(Sayfa Metni):
▬▬▬▬▬▬▬▬▬▬

SON DAKİKA
reklam
reklam

TEMMUZ AYI YURT DIŞI ÜRETİCİ FİYAT ENDEKSİ DÜŞTÜ

Köşe Yazarı: Zafer ÖZCİVAN   Eklenme Tarihi: 7 Eylül 2024, Cumartesi - 00:26   Okunma Sayısı:

Enflasyonun birçok çeşidi mevcuttur ve tüm bu çeşitler TÜİK tarafından belirli dönemlerde kamuoyu ile paylaşılmaktadır. Doğal olarak bizleri vatandaş olarak en çok ilgilendiren tüketici fiyat endeksi olduğundan diğer enflasyon çeşitlerine çoğunlukla ilgi göstermeyebiliriz ama hepimizin bilmesi gereken diğer endeksleri de unutmamamız gerekir. Bunlardan en önemlileri Yİ-ÜFE, TÜFE, YD-ÜFE sayılabilir.

Yurt dışı üretici fiyat endeksi; belirli bir dönem içinde yurt dışına satılmak üzere üretimi yapılan ürünlerde yaşanan fiyat değişikliğidir. Yani ihracat için üretilen ürünlerde yaşanan fiyat hareketleri olarak tanımlanabilir.

İhracat, bir ülkenin ekonomik anlamda büyümesi, gelişmesi için olmazsa olmaz faktörlerin başında gelir. İhracat yüksek rakamlara ulaşmış ise o ülkede üretim var demektir, işsizlik azalmakta demektir, devletin vergi gelirleri artıyor demektir, ülkeniz döviz rezervleri artıyor gibi birçok olumlu ekonomik gelişmeler oluyor demektir. Ülkemizde ihracat rakamları yüksek seviyededir ama ithalatımız maalesef ihracatın üstündedir. Bunun yegâne sebebi zorunlu olarak dışarıdan tedarik ettiğimiz akaryakıt, enerji, doğalgaz gibi temel tüketim ürünlerine yaptığımız döviz ödemeleridir.

İhracatın gelişebilmesi için öncelikle üretim kaynaklarının doğru ve verimli şekilde kullanılması gerekir. Günümüzde yapılan üretimin ara mal ve hammaddesinin yaklaşık yüzde ellisi yırt dışından ithal yoluyla gelmektedir. Doğal olarak söz konusu aramalı ve hammaddeye döviz ödemek zorundayız. Kurlar yüksek olunca da ödediğimiz para da yüksek olacağından ödenen bedel üretim maliyetine yansıyacaktır ve bu da enflasyon demektir. Dolayısıyla ülke olarak ithal ikame ürünleri kendimiz üretmek zorundayız ve ayrıca katma değeri yüksek, teknolojik ürünlere önem vermek zorundayız.

▬▬▬▬▬▬▬▬▬▬

(Alıştırma Yönergesi):
Yukarıdaki yurt dışı üretici fiyat endeksi yazısının devamını, son cümlesinden sonrasından başlayarak yazın.

▬▬▬▬▬▬▬▬▬▬

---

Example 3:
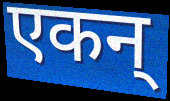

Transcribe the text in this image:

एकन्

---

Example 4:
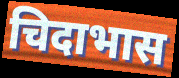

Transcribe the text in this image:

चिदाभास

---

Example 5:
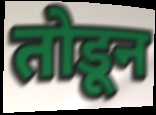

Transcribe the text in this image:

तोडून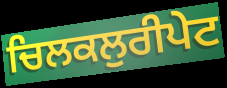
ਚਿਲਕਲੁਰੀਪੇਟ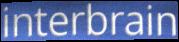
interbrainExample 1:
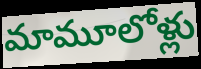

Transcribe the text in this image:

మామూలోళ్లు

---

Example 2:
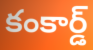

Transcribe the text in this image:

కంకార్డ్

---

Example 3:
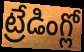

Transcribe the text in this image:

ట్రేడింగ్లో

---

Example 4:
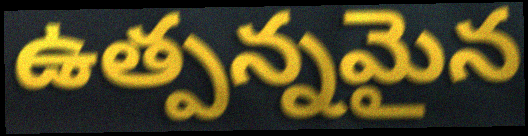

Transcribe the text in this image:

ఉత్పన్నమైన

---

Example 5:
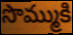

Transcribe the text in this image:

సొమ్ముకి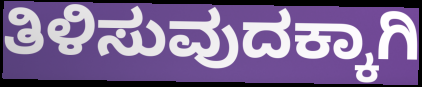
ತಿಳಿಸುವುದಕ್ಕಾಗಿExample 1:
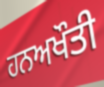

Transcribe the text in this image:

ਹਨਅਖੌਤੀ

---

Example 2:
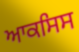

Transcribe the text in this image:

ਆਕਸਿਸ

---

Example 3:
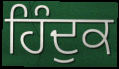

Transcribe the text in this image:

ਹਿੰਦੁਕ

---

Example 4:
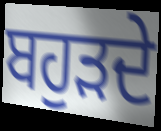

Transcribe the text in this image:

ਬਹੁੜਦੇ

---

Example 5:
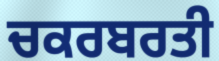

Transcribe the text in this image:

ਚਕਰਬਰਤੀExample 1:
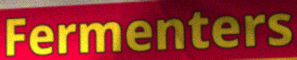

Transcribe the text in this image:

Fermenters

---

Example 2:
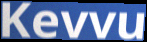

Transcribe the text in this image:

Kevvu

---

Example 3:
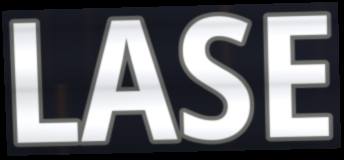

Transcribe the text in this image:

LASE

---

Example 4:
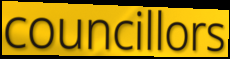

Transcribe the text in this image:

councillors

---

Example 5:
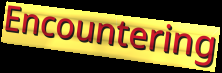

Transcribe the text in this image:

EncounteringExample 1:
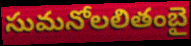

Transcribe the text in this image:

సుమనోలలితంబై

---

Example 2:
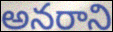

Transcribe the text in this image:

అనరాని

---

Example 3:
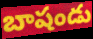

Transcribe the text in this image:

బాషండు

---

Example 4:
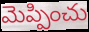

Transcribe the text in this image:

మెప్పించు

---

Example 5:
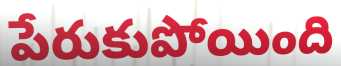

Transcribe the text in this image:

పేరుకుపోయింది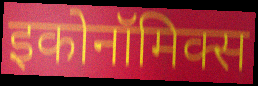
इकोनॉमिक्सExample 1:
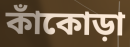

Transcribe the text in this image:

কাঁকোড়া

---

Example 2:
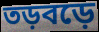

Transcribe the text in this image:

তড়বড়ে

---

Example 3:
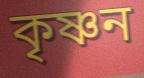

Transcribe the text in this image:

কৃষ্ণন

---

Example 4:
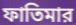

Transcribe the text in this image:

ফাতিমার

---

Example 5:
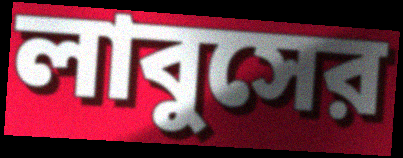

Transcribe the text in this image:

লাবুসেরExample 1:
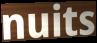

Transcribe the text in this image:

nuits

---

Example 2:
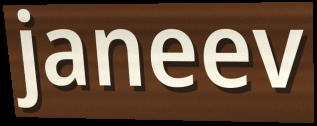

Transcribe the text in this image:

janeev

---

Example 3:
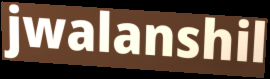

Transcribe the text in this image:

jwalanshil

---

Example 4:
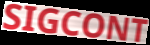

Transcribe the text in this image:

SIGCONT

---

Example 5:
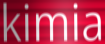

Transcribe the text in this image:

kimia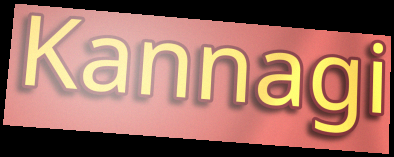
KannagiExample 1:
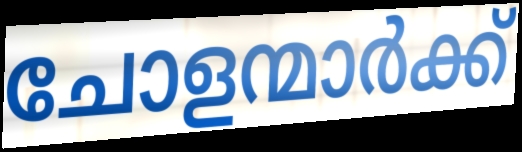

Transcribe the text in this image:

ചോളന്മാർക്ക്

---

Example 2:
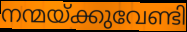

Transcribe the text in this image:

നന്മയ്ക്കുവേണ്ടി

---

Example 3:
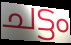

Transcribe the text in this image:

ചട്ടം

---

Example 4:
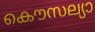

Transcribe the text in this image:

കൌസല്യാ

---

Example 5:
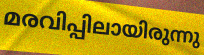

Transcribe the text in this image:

▬▬▬▬▬▬▬▬▬▬

(Yazılı Yanıt):
İhracat yapan işletmelerde döviz kurlarının yüksek olması ihracatın arttırılması yönünden olumlu sonuçlar verebilir. Örneğin günümüzde ihracat işletmelerinin dolar kurunun 40 TL olmasının istemeleri doğaldır. Çünkü ülkemizde hammadde, işçilik, ambalaj, nakliye gibi üretim araçlarının fiyatı sürekli olarak artmaktadır ve bu yüzden ihracatçılar aldıkları hammaddeye sürekli yükselen fiyatla tedarik bedeli ödemekte bu da üretim maliyetlerini yükseltmektedir. Ancak döviz kuru sabit kalınca gelirlerde olumlu bir fark oluşmamakta, bu sebeple kar oranları düşmekte hatta bazen zarar bile etmektedir. İhracatın arttırılarak ülkeye döviz girdisi sağlamak temel hedef olduğuna göre kur dengesini iyi ayarlamak zorundayız. Yoksa zarar eden veya kar elde etmeyen işletmelerin faaliyetlerini sürdürebilmesi mümkün değildir ve bu da ekonomi alanında çeşitli olumsuzluklara yol açacaktır. Sorunun çözümü ancak ve ancak enflasyonun kontrol atına alınmasıyla birlikte üretim maliyelerinin yükselmesini önlemek ve ihracatçıya özellikle ithal ikame ürün üreten işletmelere devlet desteğinin arttırılmasıyla mümkün olduğu aşikardır.

Ülkelerin kalkınmasında, ekonomik güvenin sağlanmasında üretim faktörünün en verimli kullanılması tartışılmaz bir gerçektir. Ancak üretim yaparken sıradan ürünler değil, yükte hafif, pahada ağır, gelişen teknolojiye uygun ürünlere ağırlık verilmesi elzemdir. Ayrıca üretilen malın ara mal ve hammaddesinin de yerli olması önemlidir. Günümüzde ülkemizde üretimi yapılan malların aramalı ve hammaddesinin yaklaşık yüzde ellisi yurt dışından ithal yoluyla tedarik edilmektedir. Söz konusu aramalı ve hammaddelere ödenen para döviz olduğundan yüksek rakamlar ödenmekte bu da üretim maliyetini arttırdığından üretim maliyelerine doğal olarak yansımakta ve enflasyon olarak karşımıza çıkmaktadır. Yurt dışına satılmak üzere (ihracat için) üretilen ürünlerle yurt içinde üretilen ürünlerin üretim miktarları neden fark ediyor diye düşünen vatandaşlarımız olabilir. Bu farkın nedenlerini yaklaşık 45 yıl içinde bulunduğum kilit ve emniyet sistemlerinden örneklerle açıklamaya çalışayım.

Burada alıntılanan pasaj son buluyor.